[Your objective] Reproduce the data verbatim, starting at the line containing "personYear, deathYear" and continuing through the line containing "Reading left to right, extract", with both of those lines included.

[Provided data]

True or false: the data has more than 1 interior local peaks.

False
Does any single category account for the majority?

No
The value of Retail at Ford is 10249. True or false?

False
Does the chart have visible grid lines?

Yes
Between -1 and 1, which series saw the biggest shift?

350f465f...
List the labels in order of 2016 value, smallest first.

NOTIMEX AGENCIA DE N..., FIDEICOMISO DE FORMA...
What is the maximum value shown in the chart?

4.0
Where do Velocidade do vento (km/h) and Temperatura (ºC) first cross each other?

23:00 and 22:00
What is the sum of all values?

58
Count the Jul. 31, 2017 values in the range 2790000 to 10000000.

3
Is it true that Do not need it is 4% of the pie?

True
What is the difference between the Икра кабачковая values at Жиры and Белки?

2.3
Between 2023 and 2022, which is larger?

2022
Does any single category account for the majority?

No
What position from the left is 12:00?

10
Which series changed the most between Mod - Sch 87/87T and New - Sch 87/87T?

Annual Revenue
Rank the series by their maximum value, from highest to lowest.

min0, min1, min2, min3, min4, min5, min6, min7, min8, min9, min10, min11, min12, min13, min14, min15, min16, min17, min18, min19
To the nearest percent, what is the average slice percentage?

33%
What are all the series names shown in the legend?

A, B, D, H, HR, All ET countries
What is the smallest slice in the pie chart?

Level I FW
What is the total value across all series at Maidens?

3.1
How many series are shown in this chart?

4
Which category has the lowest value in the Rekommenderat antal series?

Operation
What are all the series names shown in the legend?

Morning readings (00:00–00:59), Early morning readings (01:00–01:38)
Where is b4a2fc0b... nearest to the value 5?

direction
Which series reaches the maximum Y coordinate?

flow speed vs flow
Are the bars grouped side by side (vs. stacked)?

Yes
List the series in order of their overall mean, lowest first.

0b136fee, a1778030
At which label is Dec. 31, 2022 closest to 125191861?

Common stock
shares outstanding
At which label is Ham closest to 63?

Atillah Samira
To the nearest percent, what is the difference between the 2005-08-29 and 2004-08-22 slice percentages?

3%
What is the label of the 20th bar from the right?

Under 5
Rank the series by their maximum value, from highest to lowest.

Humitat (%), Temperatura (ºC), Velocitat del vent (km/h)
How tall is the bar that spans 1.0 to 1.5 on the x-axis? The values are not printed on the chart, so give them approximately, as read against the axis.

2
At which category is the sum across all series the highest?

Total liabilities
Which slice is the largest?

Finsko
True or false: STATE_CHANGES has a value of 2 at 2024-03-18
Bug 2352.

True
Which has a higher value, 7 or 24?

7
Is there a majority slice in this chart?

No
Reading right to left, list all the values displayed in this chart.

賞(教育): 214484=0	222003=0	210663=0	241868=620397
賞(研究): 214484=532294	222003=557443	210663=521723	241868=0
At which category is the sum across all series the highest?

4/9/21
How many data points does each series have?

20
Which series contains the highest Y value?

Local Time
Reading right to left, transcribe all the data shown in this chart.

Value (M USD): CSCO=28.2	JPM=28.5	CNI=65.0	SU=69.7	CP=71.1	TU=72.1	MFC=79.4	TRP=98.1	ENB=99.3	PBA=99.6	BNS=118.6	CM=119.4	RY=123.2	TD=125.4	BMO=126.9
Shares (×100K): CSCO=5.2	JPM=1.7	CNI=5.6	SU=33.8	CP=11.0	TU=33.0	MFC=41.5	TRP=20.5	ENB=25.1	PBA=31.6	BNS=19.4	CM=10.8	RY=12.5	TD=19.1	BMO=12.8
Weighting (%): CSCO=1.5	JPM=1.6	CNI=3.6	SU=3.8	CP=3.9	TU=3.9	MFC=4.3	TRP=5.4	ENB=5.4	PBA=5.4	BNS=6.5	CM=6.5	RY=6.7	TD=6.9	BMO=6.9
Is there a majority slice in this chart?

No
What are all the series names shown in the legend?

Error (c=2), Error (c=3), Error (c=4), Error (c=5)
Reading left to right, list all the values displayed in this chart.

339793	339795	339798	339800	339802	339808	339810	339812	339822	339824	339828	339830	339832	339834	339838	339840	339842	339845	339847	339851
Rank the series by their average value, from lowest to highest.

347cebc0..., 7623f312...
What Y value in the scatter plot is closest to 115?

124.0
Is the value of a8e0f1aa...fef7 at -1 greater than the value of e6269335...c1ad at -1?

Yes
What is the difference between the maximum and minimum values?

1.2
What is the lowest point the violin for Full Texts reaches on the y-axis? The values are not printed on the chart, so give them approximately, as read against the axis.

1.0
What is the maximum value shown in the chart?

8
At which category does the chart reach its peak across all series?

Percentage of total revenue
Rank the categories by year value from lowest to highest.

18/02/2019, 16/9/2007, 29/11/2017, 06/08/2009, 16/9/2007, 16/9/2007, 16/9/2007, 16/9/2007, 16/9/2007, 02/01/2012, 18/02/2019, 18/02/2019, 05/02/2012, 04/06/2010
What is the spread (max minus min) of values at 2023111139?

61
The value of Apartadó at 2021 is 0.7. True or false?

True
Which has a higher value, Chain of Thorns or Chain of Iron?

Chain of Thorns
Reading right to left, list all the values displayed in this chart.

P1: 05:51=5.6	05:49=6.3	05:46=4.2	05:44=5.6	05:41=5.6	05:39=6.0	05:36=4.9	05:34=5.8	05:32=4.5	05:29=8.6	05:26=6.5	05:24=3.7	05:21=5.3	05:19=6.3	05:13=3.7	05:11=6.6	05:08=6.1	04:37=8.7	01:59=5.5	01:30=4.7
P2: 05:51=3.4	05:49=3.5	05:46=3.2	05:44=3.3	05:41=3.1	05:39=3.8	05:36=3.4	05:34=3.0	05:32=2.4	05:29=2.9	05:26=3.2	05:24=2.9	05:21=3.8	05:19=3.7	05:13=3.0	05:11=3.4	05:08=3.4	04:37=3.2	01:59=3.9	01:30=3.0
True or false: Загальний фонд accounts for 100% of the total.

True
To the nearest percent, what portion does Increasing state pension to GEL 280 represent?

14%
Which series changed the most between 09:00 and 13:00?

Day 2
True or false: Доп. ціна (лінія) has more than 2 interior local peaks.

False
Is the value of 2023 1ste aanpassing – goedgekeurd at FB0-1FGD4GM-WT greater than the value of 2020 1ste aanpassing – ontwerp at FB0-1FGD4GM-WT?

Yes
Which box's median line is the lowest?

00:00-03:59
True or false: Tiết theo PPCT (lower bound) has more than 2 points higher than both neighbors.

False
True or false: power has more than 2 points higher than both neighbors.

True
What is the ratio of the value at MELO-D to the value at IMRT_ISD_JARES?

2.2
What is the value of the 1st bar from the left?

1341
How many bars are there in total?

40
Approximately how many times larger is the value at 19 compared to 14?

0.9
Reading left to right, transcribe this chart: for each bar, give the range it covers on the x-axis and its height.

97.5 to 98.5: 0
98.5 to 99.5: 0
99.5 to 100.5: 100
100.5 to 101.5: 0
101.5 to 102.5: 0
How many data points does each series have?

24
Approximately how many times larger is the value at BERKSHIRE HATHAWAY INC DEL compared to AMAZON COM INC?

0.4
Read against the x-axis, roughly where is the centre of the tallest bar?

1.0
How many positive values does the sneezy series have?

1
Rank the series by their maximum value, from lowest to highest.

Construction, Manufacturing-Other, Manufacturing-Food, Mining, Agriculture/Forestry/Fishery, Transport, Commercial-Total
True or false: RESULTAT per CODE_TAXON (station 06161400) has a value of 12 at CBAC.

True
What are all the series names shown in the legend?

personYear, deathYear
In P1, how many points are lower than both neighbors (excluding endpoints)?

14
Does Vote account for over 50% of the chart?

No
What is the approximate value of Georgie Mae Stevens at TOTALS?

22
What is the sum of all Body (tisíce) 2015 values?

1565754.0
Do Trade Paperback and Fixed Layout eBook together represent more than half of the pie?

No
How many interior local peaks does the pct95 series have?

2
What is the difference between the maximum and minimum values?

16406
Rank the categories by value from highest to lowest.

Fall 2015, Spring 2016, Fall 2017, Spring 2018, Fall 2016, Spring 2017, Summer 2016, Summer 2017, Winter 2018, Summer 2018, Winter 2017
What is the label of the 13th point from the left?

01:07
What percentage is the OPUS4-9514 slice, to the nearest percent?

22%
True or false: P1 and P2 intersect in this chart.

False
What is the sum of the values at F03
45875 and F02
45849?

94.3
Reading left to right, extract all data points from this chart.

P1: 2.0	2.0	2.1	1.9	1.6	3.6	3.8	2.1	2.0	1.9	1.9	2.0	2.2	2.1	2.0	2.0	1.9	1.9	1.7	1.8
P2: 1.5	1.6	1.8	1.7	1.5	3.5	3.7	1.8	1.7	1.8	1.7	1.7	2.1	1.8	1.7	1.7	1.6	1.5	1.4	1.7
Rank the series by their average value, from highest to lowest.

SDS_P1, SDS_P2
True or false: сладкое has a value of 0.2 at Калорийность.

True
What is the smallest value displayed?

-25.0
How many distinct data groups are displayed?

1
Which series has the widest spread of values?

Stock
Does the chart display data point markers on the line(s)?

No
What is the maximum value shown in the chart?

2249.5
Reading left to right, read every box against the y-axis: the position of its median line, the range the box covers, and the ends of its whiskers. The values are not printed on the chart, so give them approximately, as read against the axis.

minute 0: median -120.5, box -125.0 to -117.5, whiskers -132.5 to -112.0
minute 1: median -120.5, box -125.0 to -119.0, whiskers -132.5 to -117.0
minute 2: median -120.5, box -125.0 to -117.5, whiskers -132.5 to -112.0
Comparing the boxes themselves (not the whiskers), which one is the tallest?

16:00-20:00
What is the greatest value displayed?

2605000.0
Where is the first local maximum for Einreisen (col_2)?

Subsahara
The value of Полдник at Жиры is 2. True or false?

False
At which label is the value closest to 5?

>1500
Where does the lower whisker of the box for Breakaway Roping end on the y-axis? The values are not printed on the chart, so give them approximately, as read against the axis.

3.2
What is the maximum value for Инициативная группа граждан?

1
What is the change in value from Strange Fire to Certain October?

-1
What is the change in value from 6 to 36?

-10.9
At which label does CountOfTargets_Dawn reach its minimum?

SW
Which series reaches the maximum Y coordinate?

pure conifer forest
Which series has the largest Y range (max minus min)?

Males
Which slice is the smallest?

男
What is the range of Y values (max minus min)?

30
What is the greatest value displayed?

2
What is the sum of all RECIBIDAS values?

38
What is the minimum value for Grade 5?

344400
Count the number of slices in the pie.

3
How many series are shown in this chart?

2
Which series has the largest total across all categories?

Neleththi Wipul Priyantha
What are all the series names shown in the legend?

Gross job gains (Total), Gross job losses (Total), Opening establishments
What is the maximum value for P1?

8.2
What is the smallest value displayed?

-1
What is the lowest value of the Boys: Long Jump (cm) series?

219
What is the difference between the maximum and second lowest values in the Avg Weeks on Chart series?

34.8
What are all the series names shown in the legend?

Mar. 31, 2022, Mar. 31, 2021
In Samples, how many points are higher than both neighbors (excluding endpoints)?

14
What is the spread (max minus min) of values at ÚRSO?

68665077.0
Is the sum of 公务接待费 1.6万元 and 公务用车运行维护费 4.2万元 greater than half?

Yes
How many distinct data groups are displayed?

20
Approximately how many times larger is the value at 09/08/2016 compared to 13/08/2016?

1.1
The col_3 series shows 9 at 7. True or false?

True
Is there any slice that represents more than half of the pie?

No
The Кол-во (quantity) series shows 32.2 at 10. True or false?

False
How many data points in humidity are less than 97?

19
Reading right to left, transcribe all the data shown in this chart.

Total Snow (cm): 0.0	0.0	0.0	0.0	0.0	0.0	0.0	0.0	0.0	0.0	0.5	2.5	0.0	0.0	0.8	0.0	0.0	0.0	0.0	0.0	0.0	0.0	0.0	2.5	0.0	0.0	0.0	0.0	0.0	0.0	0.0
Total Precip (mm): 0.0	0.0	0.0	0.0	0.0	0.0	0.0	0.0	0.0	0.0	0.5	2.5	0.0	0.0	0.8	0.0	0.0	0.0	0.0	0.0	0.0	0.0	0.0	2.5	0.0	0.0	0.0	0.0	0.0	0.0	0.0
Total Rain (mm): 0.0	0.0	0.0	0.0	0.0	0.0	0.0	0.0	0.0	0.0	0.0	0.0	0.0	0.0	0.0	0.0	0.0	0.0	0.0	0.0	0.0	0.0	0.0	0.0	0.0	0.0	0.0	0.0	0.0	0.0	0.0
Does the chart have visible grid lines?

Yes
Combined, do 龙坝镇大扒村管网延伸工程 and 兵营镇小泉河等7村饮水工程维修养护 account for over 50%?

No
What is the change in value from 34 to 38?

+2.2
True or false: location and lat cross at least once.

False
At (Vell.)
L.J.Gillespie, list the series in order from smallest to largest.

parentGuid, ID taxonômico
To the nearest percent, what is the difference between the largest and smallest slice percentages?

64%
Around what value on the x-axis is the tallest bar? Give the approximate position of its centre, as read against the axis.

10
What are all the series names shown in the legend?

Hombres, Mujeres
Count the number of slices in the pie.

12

[Answer to this problem]
personYear, deathYear
In P1, how many points are lower than both neighbors (excluding endpoints)?

14
Does Vote account for over 50% of the chart?

No
What is the approximate value of Georgie Mae Stevens at TOTALS?

22
What is the sum of all Body (tisíce) 2015 values?

1565754.0
Do Trade Paperback and Fixed Layout eBook together represent more than half of the pie?

No
How many interior local peaks does the pct95 series have?

2
What is the difference between the maximum and minimum values?

16406
Rank the categories by value from highest to lowest.

Fall 2015, Spring 2016, Fall 2017, Spring 2018, Fall 2016, Spring 2017, Summer 2016, Summer 2017, Winter 2018, Summer 2018, Winter 2017
What is the label of the 13th point from the left?

01:07
What percentage is the OPUS4-9514 slice, to the nearest percent?

22%
True or false: P1 and P2 intersect in this chart.

False
What is the sum of the values at F03
45875 and F02
45849?

94.3
Reading left to right, extract all data points from this chart.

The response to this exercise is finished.